_Work task_
Set down every one of the records below word for word, leaving out the pictures.

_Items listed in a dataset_
*** Block opens ***
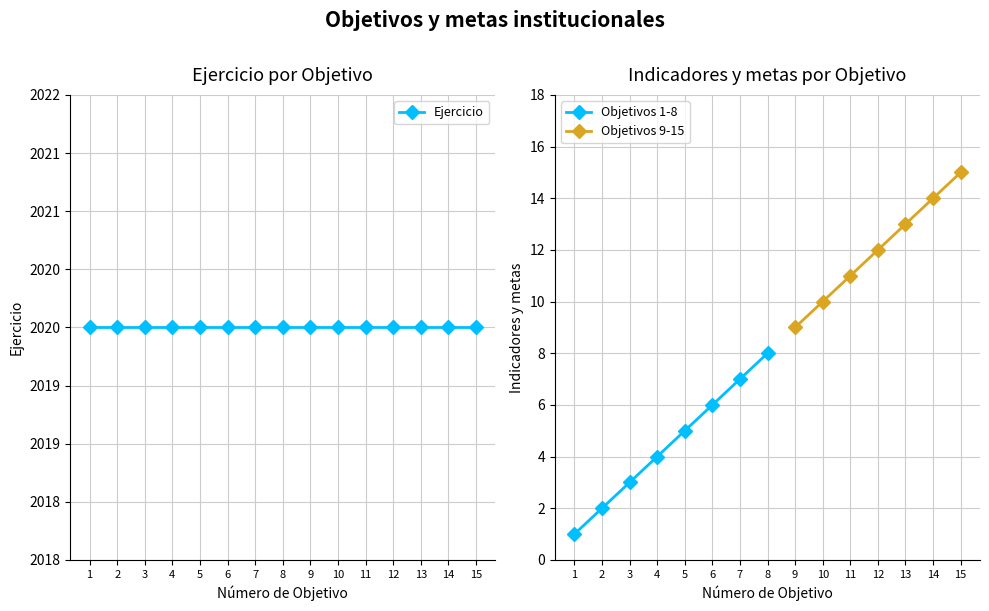

What is the total value across all series at 2?

2022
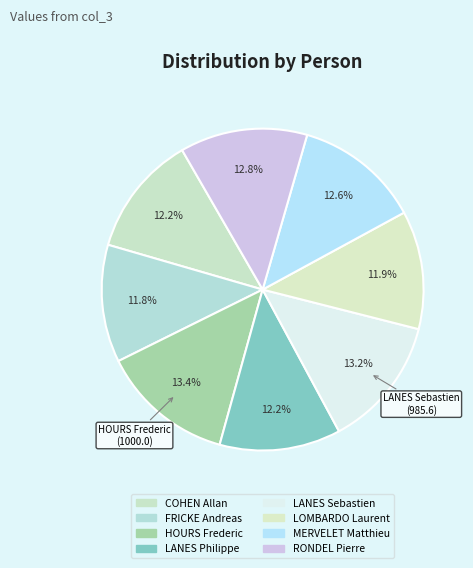

Is there a majority slice in this chart?

No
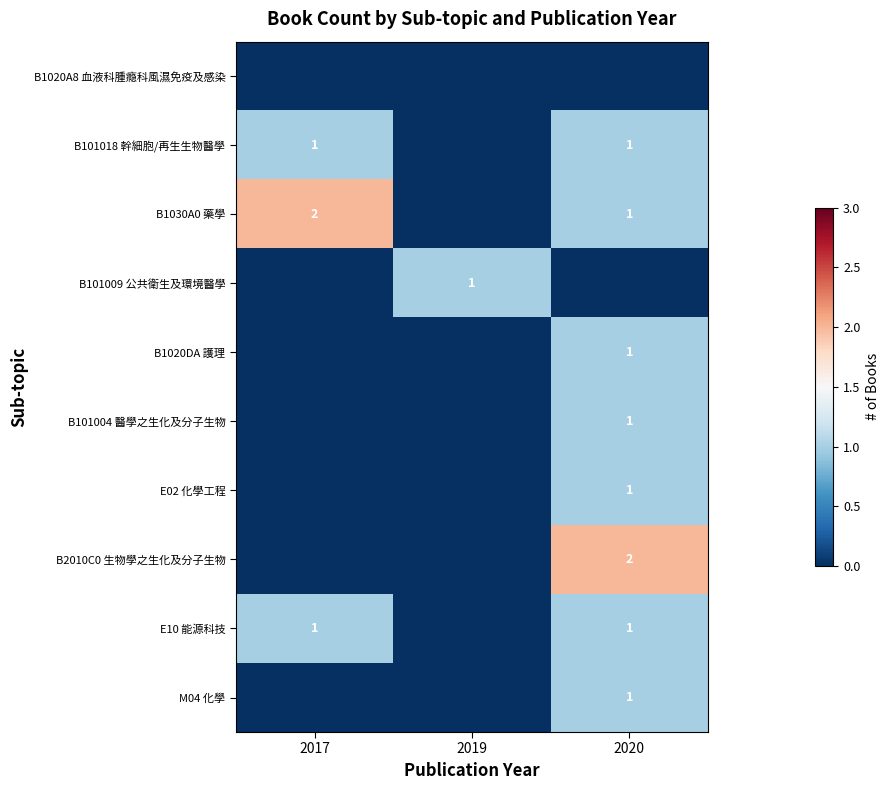

The value of B1030A0 藥學 at 2020 is 0. True or false?

False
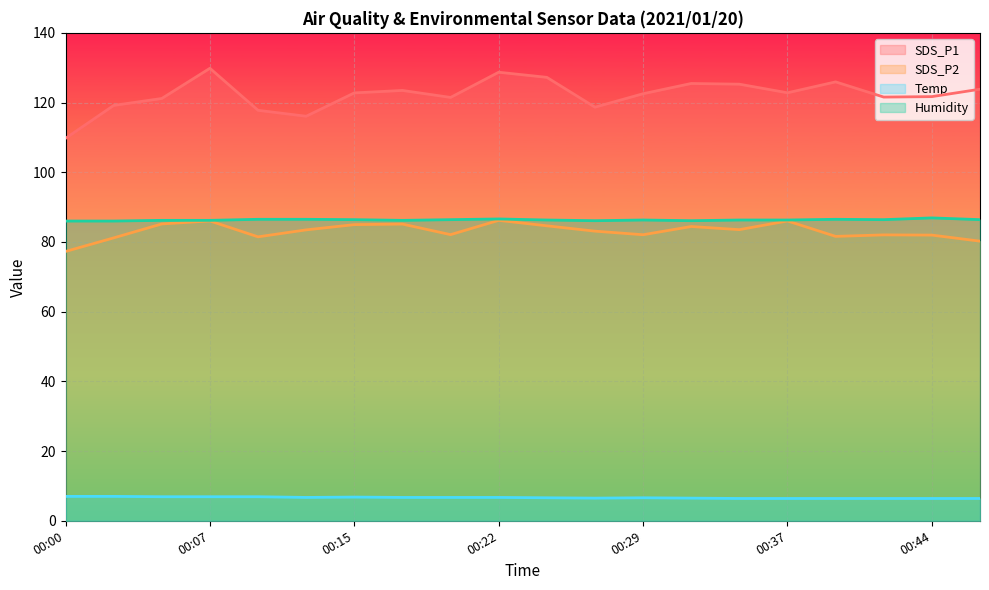

How many lines are shown in the chart?

4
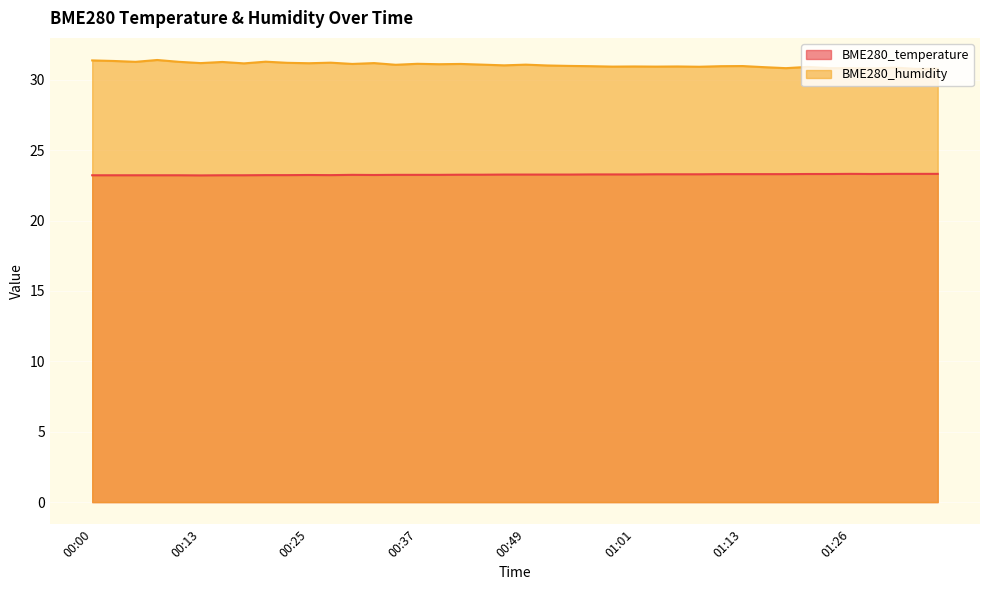

True or false: BME280_temperature has a value of 23.2 at 00:25.

True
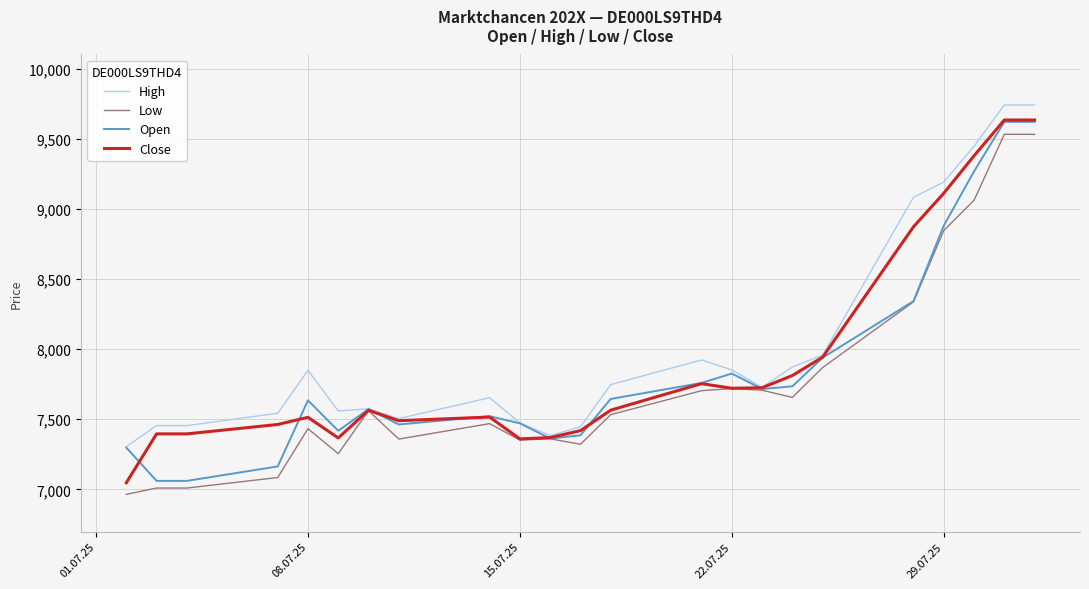

What is the maximum value shown in the chart?

9740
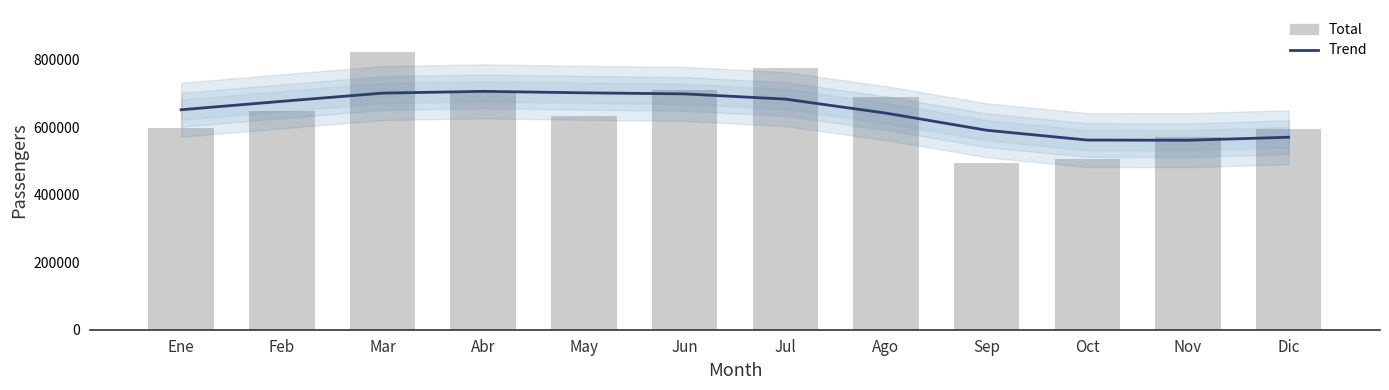

What is the value of the Trend bar at the 12th from the left?

570308.2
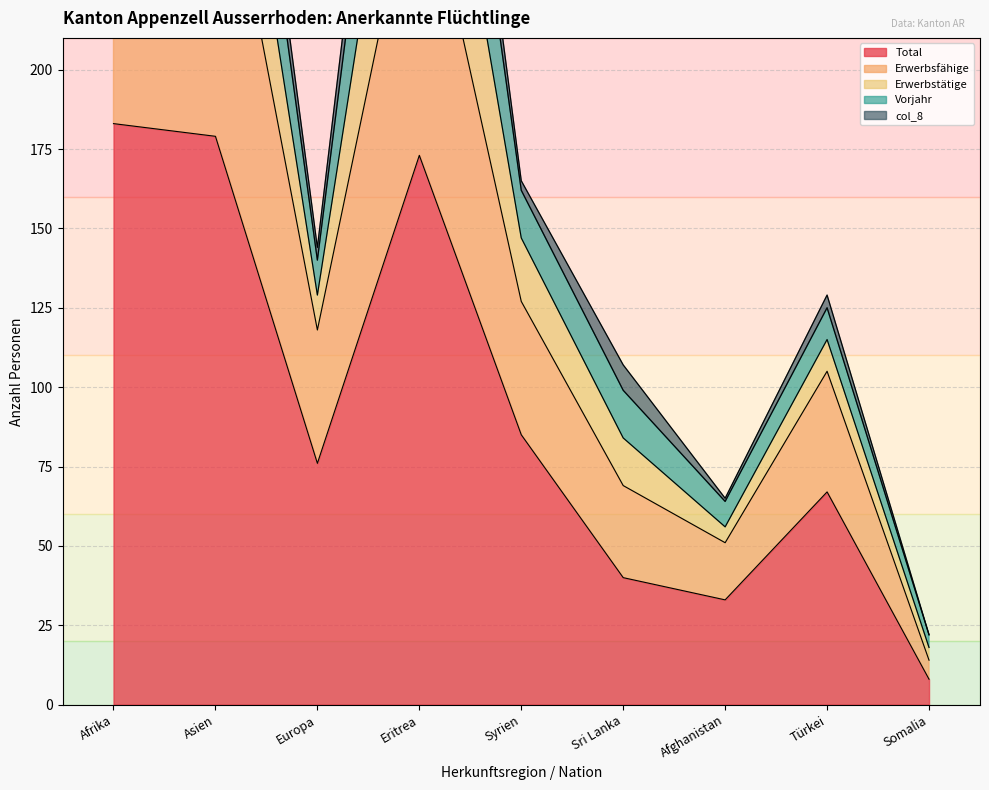

Where is the first local maximum for Total?

Eritrea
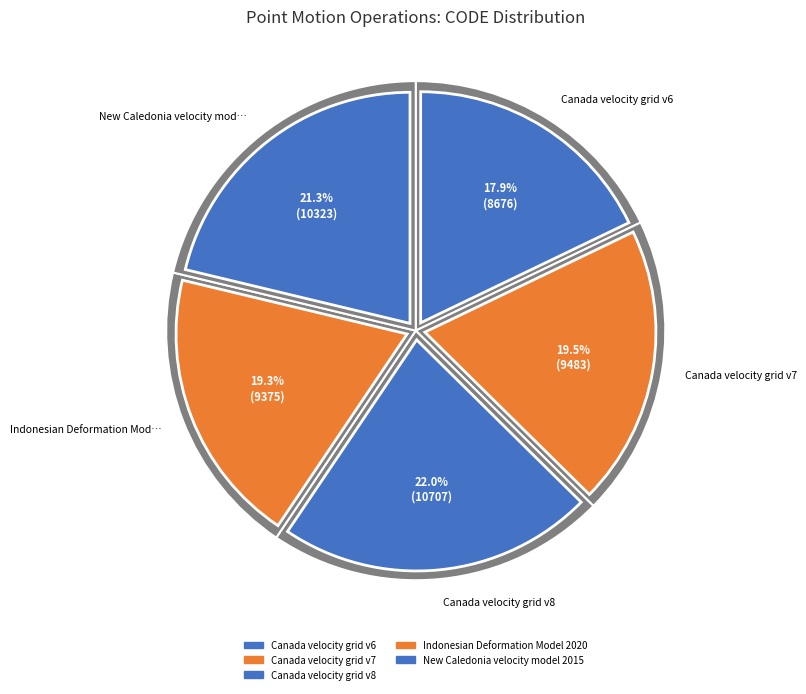

Is there a majority slice in this chart?

No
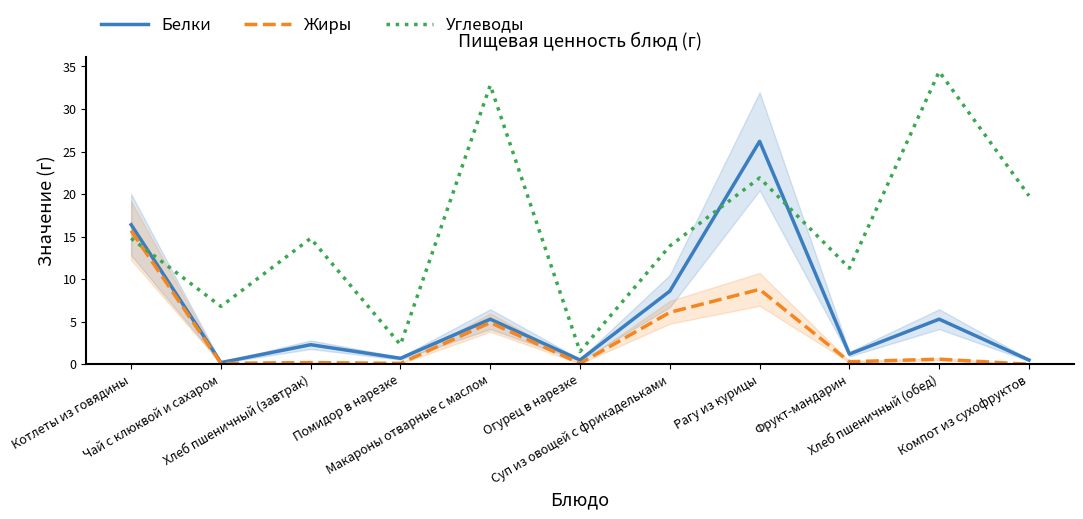

Between which two adjacent categories do Углеводы and Жиры first intersect?

Котлеты из говядины and Чай с клюквой и сахаром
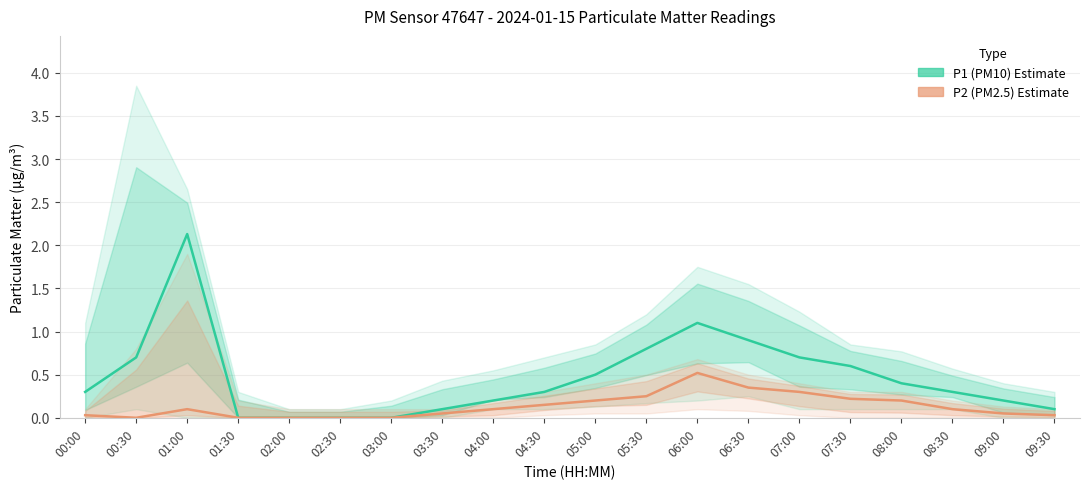

Rank the categories by P2 (PM2.5) value from highest to lowest.

06:00, 06:30, 07:00, 05:30, 07:30, 05:00, 08:00, 04:30, 01:00, 04:00, 08:30, 03:30, 09:00, 00:00, 09:30, 00:30, 01:30, 02:00, 02:30, 03:00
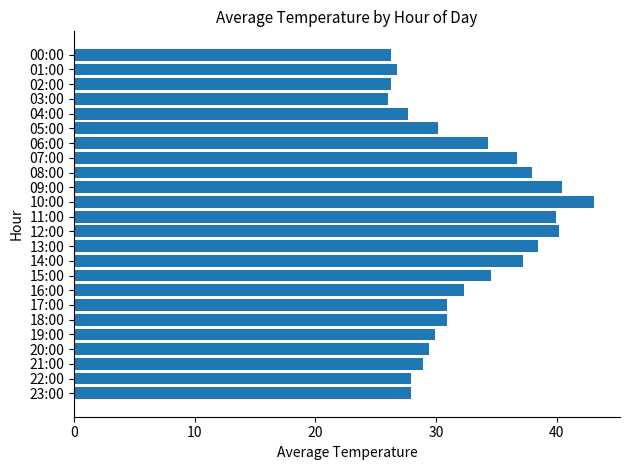

What is the label of the 10th bar from the bottom?

14:00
*** Block closes ***
_Solved problem_
What is the total value across all series at 2?

2022

Is there a majority slice in this chart?

No

The value of B1030A0 藥學 at 2020 is 0. True or false?

False

How many lines are shown in the chart?

4

True or false: BME280_temperature has a value of 23.2 at 00:25.

True

What is the maximum value shown in the chart?

9740

What is the value of the Trend bar at the 12th from the left?

570308.2

Where is the first local maximum for Total?

Eritrea

Is there a majority slice in this chart?

No

Between which two adjacent categories do Углеводы and Жиры first intersect?

Котлеты из говядины and Чай с клюквой и сахаром

Rank the categories by P2 (PM2.5) value from highest to lowest.

06:00, 06:30, 07:00, 05:30, 07:30, 05:00, 08:00, 04:30, 01:00, 04:00, 08:30, 03:30, 09:00, 00:00, 09:30, 00:30, 01:30, 02:00, 02:30, 03:00

What is the label of the 10th bar from the bottom?

14:00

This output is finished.